Try it » Using the records below, write out again exactly the lines that begin at the line containing "Аромаконцентраты для диффузоров с" and end at the line containing "Vrijwel alles in", and no other lines.

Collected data
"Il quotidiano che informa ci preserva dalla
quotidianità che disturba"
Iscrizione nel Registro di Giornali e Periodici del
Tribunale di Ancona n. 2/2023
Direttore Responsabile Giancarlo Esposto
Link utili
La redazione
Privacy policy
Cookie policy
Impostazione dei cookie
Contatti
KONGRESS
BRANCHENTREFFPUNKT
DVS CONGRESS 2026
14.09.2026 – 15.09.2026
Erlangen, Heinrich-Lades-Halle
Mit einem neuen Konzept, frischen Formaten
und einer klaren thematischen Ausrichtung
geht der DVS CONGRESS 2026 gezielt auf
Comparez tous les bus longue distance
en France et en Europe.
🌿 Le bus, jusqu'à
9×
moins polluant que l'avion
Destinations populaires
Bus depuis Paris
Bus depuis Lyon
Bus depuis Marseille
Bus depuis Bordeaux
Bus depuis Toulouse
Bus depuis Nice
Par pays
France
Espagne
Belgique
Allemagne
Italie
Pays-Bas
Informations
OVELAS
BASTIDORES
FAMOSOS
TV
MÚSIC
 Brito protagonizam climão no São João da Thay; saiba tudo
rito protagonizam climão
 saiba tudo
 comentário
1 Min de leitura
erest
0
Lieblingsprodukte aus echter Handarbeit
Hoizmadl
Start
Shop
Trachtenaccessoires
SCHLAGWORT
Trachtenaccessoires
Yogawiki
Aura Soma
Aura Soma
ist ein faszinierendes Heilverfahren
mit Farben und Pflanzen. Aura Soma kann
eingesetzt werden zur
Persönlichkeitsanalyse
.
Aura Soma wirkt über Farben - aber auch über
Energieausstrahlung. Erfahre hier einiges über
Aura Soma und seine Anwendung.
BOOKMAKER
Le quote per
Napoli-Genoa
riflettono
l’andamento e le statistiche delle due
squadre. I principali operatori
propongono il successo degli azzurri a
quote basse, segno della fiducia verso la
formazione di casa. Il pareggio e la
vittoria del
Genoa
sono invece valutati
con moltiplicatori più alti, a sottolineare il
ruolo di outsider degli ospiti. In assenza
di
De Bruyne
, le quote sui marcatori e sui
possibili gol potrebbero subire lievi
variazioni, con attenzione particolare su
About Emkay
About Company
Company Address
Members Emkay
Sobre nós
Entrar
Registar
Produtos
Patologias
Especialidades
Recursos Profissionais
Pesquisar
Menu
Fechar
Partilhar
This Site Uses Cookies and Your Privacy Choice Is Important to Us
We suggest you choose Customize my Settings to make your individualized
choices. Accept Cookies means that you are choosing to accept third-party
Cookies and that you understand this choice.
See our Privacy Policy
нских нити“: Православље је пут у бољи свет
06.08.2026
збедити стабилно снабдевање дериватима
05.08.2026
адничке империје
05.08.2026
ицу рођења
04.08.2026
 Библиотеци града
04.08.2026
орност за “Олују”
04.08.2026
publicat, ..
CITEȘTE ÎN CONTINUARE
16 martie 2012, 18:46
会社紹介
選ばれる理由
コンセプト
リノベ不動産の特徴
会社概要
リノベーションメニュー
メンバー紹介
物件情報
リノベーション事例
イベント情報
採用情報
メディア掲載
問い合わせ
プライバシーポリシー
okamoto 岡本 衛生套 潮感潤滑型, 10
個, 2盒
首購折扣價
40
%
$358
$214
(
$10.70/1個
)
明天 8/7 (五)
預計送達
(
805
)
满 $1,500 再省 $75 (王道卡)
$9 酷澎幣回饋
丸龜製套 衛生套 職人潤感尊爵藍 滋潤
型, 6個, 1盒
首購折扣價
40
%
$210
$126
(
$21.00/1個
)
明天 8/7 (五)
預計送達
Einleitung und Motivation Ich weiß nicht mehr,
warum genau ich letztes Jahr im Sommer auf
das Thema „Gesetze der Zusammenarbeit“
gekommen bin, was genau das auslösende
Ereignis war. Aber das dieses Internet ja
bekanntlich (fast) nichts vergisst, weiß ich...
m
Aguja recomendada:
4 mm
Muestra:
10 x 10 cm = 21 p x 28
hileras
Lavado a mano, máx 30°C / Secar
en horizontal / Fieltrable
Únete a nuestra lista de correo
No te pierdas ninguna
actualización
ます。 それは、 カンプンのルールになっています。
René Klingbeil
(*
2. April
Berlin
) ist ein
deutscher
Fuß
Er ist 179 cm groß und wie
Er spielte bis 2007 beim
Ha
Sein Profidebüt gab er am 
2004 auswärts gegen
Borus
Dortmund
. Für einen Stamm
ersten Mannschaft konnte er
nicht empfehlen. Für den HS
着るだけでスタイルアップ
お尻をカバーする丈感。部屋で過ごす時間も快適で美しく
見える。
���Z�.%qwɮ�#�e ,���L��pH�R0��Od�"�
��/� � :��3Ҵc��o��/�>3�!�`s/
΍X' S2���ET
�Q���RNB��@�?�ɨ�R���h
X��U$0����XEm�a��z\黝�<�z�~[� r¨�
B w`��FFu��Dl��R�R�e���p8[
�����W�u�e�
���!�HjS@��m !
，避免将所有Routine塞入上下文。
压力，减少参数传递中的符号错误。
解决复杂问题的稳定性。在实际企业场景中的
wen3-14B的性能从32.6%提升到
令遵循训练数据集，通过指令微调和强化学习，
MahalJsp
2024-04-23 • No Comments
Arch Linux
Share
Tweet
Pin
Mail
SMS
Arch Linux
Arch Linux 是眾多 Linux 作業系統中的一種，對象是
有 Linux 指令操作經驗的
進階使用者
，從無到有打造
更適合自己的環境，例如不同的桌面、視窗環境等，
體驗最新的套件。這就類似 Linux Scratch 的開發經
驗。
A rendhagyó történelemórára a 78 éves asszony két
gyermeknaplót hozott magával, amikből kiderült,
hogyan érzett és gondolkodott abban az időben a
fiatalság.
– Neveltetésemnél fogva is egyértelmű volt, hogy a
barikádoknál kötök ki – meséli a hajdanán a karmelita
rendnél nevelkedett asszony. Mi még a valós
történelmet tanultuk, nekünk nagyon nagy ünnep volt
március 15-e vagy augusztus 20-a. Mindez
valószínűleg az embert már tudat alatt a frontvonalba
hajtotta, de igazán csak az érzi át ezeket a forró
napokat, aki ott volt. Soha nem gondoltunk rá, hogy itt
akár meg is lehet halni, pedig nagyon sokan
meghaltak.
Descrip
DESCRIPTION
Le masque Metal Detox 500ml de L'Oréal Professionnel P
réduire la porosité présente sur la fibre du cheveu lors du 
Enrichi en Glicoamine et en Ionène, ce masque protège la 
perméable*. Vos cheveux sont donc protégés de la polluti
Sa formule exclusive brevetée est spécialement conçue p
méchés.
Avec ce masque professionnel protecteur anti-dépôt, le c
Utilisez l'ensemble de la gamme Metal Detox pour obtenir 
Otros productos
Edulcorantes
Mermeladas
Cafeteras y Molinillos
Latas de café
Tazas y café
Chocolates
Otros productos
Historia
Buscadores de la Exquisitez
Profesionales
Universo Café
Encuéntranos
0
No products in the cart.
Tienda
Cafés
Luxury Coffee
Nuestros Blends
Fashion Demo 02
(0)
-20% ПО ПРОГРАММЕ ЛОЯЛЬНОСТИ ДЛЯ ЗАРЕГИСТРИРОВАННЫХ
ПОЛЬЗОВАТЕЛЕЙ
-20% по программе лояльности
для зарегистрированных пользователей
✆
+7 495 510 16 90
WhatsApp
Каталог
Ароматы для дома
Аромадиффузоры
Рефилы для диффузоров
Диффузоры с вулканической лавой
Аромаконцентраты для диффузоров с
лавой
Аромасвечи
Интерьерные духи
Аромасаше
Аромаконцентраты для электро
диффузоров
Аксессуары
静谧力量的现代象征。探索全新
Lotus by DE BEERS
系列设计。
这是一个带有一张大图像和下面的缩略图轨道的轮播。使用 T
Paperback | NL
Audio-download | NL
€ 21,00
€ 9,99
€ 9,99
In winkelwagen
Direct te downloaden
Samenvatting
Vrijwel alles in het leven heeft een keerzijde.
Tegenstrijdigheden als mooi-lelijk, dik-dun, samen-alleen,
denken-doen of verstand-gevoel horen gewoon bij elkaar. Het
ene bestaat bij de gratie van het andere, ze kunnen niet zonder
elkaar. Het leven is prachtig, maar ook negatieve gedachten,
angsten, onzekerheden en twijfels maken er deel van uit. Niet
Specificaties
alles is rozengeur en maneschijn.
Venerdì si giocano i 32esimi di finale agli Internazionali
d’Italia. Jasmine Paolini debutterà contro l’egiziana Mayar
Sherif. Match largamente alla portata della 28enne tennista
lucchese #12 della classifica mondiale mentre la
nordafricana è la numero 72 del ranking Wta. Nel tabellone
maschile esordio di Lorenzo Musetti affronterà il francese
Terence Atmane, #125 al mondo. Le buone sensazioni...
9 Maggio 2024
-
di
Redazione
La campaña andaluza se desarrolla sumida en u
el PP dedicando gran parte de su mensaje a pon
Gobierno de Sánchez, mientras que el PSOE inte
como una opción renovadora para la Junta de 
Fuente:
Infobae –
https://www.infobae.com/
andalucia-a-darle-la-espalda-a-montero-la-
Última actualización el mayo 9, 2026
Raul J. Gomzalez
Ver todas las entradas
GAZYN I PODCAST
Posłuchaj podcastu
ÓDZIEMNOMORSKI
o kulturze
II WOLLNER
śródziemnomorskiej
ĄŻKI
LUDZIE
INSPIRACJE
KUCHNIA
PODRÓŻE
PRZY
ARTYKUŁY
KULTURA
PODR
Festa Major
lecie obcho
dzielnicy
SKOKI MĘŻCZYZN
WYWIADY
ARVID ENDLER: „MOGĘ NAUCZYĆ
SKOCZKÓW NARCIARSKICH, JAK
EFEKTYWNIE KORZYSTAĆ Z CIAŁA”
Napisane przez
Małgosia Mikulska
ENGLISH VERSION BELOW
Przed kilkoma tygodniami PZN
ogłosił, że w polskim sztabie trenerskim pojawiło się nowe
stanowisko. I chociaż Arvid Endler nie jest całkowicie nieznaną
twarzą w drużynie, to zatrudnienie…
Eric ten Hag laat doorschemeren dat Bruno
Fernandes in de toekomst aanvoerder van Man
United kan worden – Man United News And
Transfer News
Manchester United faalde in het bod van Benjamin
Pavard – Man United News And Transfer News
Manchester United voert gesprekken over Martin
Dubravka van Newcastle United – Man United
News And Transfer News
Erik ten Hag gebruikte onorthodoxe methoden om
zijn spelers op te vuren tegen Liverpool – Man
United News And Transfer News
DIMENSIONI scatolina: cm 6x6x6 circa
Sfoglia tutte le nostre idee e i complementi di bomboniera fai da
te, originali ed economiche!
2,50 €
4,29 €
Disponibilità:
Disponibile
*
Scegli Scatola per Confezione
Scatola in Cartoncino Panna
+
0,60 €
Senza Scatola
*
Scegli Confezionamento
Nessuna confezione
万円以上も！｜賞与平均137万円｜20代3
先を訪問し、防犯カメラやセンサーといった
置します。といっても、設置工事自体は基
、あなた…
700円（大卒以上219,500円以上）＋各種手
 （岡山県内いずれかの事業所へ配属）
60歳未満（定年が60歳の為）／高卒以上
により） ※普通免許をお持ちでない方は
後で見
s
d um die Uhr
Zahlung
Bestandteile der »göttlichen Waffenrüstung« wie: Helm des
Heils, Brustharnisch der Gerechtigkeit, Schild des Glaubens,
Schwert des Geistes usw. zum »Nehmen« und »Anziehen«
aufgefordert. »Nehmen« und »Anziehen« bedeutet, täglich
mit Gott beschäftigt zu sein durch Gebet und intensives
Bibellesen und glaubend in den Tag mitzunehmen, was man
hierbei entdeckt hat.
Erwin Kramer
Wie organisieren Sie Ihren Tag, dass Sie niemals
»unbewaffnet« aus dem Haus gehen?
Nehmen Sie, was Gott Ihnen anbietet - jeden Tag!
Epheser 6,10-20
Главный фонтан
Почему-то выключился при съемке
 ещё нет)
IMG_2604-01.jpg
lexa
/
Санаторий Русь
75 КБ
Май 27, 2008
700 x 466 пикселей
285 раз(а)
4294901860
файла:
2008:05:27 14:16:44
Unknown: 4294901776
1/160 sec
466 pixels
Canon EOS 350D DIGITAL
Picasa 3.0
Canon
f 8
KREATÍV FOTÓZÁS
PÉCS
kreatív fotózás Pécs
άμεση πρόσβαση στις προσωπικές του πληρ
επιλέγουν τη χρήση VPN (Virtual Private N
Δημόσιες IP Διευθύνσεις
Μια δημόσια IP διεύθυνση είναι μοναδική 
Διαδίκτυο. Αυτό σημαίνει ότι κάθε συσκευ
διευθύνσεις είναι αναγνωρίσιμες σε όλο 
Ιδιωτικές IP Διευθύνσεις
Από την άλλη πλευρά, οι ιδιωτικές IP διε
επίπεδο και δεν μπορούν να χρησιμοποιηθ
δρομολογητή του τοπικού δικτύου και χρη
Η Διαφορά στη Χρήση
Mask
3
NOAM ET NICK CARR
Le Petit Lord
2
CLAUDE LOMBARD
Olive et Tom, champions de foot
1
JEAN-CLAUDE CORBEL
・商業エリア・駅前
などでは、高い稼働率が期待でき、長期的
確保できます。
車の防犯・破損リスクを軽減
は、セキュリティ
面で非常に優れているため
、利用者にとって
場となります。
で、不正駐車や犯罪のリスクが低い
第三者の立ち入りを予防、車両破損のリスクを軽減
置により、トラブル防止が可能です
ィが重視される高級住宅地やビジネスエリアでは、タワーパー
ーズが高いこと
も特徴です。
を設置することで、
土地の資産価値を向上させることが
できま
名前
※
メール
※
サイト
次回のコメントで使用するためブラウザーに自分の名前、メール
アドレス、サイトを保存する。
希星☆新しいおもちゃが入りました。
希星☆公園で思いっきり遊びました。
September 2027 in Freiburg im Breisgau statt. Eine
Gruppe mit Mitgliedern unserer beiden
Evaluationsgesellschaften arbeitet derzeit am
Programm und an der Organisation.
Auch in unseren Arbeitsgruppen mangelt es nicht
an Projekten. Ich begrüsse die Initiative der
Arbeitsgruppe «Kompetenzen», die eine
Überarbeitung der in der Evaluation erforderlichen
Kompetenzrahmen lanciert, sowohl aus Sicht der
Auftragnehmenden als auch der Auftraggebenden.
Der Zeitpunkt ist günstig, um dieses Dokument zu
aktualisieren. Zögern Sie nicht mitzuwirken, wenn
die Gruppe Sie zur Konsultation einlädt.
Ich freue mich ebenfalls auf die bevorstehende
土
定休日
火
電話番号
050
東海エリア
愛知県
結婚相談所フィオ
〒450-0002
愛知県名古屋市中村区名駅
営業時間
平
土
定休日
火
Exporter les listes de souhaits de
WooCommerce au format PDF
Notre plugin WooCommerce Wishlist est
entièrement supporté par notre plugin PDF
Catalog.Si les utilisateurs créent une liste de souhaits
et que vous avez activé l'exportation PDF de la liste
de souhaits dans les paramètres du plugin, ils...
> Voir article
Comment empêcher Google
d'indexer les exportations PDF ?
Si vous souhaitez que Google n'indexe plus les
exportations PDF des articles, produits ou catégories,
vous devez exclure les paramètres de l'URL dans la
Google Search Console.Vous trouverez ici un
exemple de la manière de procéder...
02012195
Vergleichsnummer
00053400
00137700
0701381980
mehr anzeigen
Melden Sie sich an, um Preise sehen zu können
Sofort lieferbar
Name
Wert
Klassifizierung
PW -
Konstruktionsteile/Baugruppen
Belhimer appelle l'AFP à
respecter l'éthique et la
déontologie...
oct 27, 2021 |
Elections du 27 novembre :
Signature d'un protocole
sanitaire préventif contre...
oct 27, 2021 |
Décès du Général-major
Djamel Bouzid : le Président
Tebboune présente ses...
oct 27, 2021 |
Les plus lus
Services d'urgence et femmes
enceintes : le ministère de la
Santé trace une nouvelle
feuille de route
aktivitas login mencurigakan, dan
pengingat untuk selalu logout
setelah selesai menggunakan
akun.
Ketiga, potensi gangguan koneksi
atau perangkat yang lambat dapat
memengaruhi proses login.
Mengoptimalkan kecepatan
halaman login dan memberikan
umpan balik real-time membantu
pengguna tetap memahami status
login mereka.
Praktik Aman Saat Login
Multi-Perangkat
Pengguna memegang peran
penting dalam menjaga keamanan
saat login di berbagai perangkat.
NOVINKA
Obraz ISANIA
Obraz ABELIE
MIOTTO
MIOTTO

Exercise solution »
Аромаконцентраты для диффузоров с
лавой
Аромасвечи
Интерьерные духи
Аромасаше
Аромаконцентраты для электро
диффузоров
Аксессуары
静谧力量的现代象征。探索全新
Lotus by DE BEERS
系列设计。
这是一个带有一张大图像和下面的缩略图轨道的轮播。使用 T
Paperback | NL
Audio-download | NL
€ 21,00
€ 9,99
€ 9,99
In winkelwagen
Direct te downloaden
Samenvatting
Vrijwel alles in het leven heeft een keerzijde.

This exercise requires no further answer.